Proposal Would Designate Historic Greenwood District A National Monument

Black Wall Street and N Greenwood Avenue  and Archer street signs in Tulsa, Oklahoma.

Photo: Susan Vineyard / iStock Editorial / Getty Images

Oklahoma Senator James Lankford and New Jersey Senator Cory Booker have introduced a bill that would designate the Historic Greenwood District of North Tulsa, where the 1921 Tulsa Race Massacre took place, as a national monument.

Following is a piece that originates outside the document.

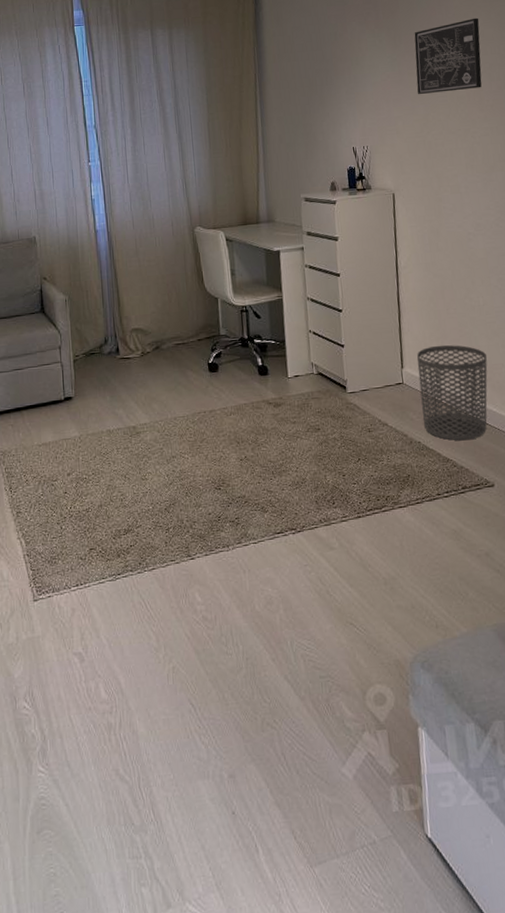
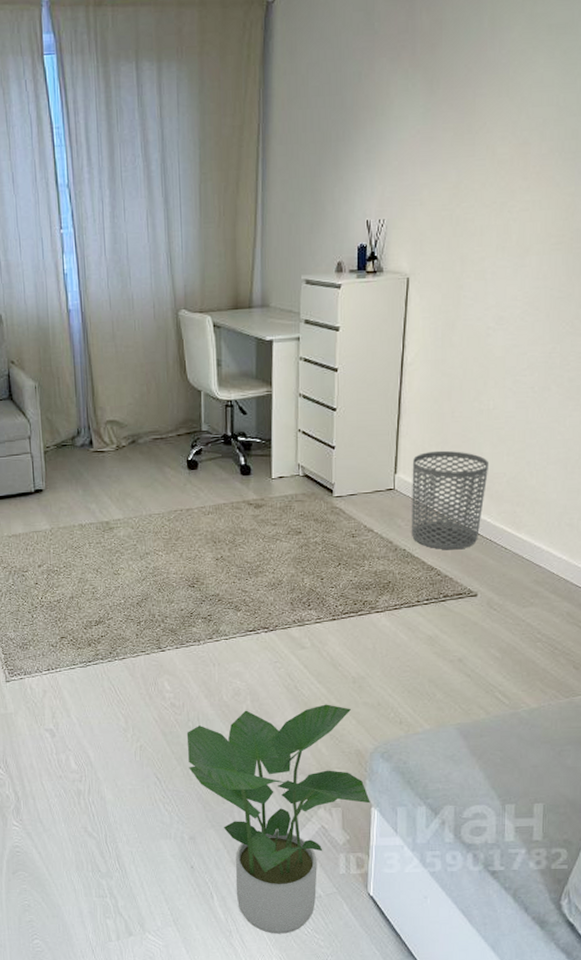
potted plant: none [220,609,416,895] -> present [186,704,370,934]
wall art: present [414,17,482,95] -> none [450,56,539,157]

“The Historic Greenwood District/Black Wall Street area in North Tulsa deserves its place among our nation’s significant historic locations. I have worked with my friends in North Tulsa to secure designations on the National Registry of Historic Places and on the Civil Rights Trail. Now, we are one step closer to establishing a national monument,” said Lankford. “Even after the fateful events in 1921, North Tulsa remains a place of light and hope as the community continues to show their strength to overcome adversity and work toward reconciliation, which is something our nation should never forget. I am grateful for the tireless efforts of so many in North Tulsa and in our state to make sure our children today and the generations yet unborn remember those lost, understand the stain of racism, and learn the powerful story of rebuilding and resilience.”

“Over 100 years ago, a violent mob destroyed the thriving Black neighborhood of Greenwood in Tulsa, Oklahoma, in one of the worst incidents of racial violence in our history,” said Booker. “When I visited Tulsa in 2019, I felt pain and anguish for the hundreds of unarmed men, women, and children who were murdered, the more than 1,250 homes that burned, and for the thousands of victims who survived this act of hatred. Even the darkest chapters of American history deserve to be told. It’s imperative that we act now to ensure that future generations remember Greenwood’s heartbreaking history and its legacy of unrelenting resilience. Establishing a national monument here will forever enshrine this community’s legacy of sorrow, strength, and hope into the fabric of America’s story.”

If the bill goes through, the area would garner the same protections as national parks and monuments.